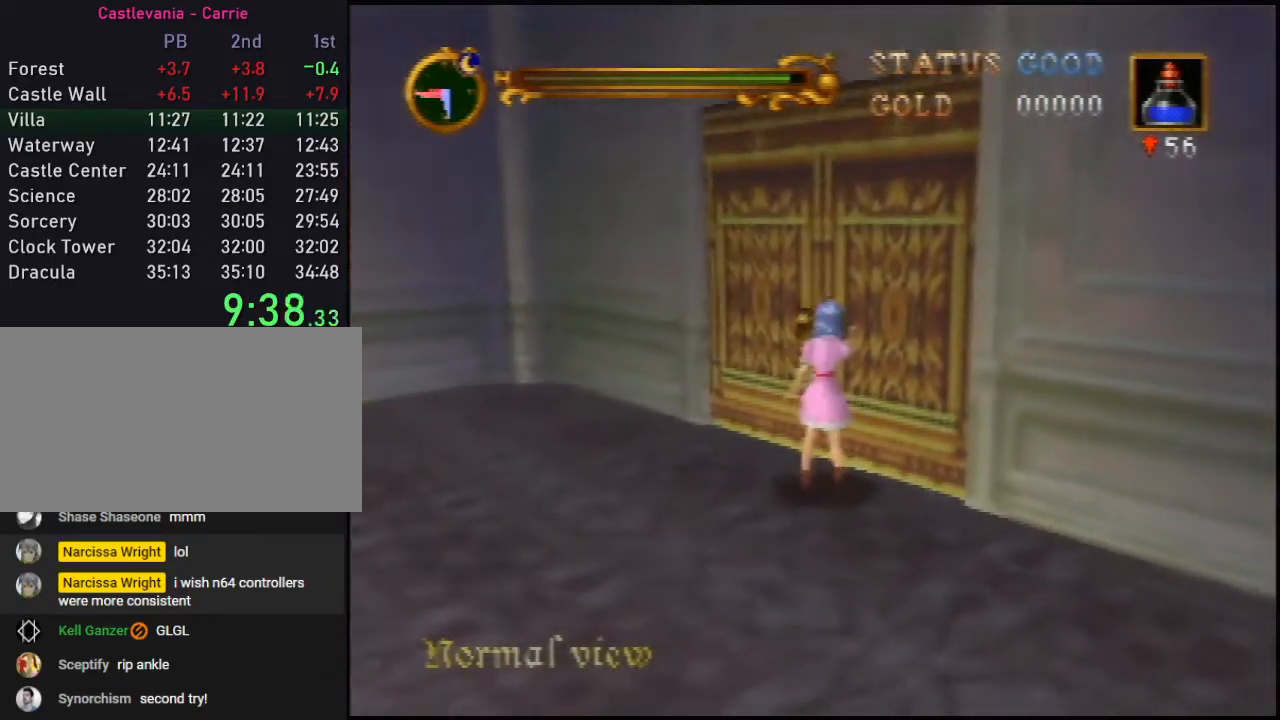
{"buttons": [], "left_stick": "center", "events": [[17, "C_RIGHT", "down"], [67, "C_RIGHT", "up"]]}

...

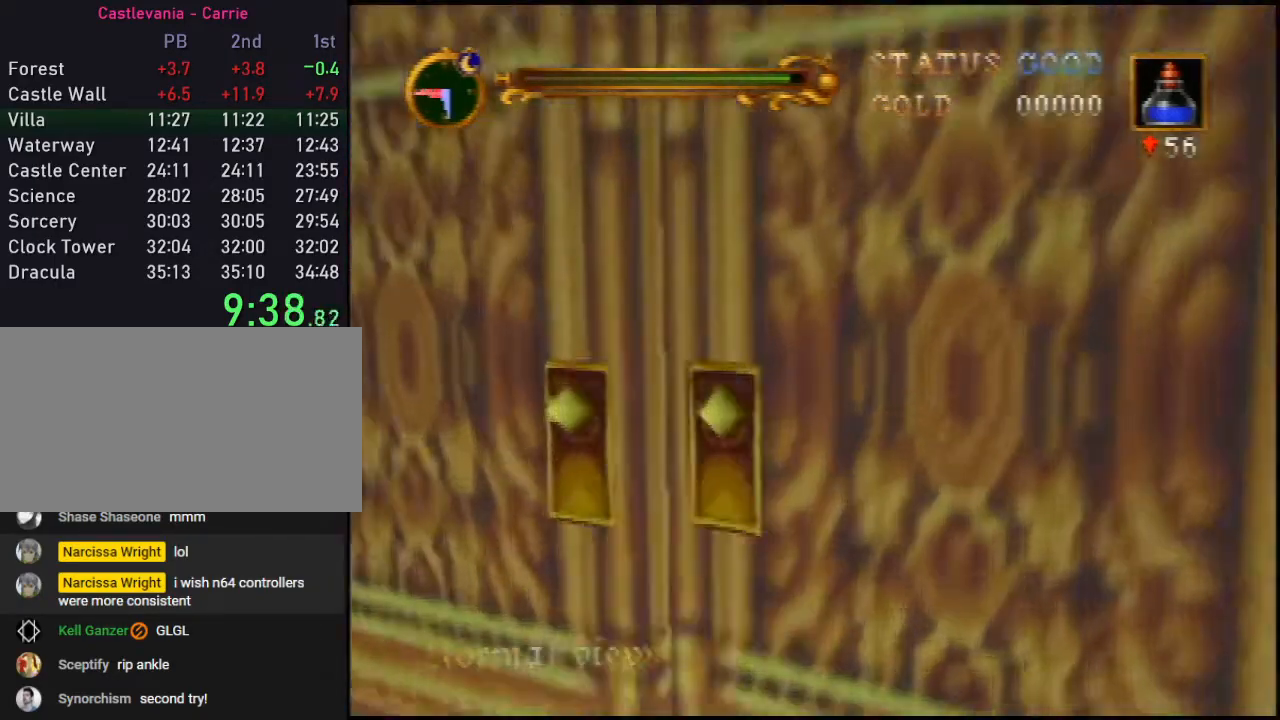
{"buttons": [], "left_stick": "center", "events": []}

...

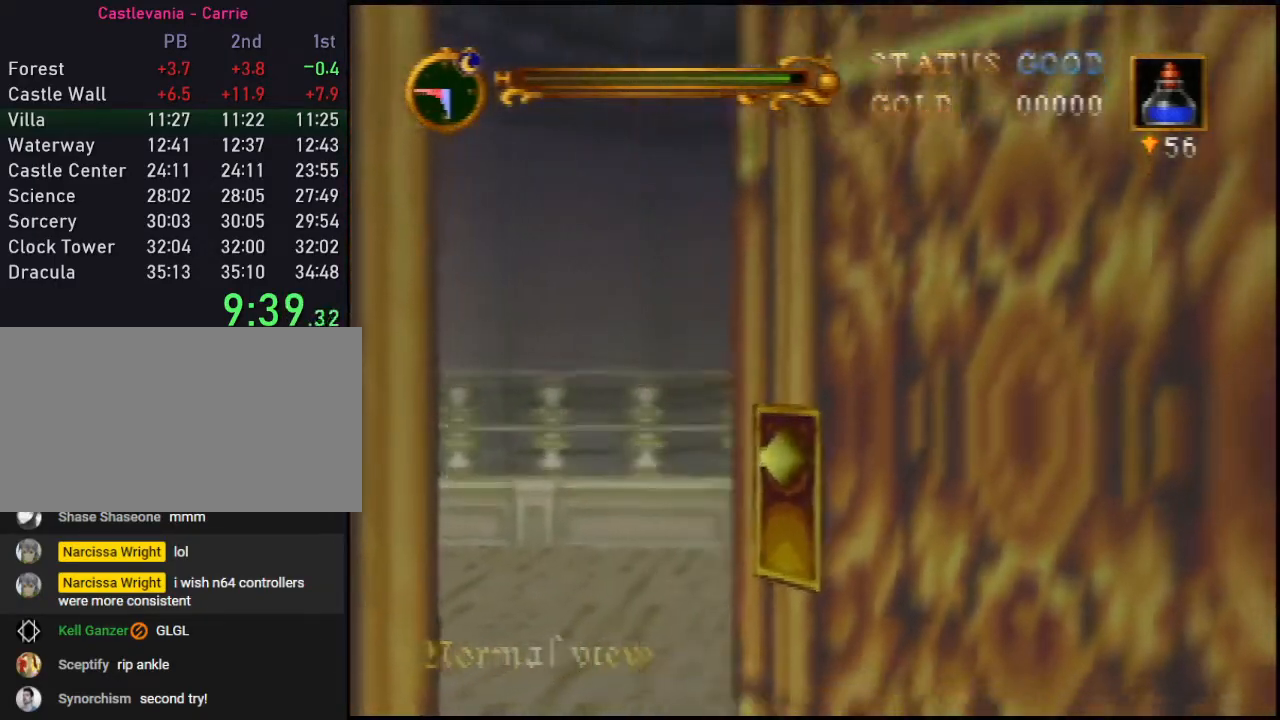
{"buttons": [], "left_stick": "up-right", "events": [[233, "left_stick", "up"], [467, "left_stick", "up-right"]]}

▶ [Task brief]:
Among the entries, how many lines include the string "center"? Please reply with only the number.

▶ [Answer space]:
2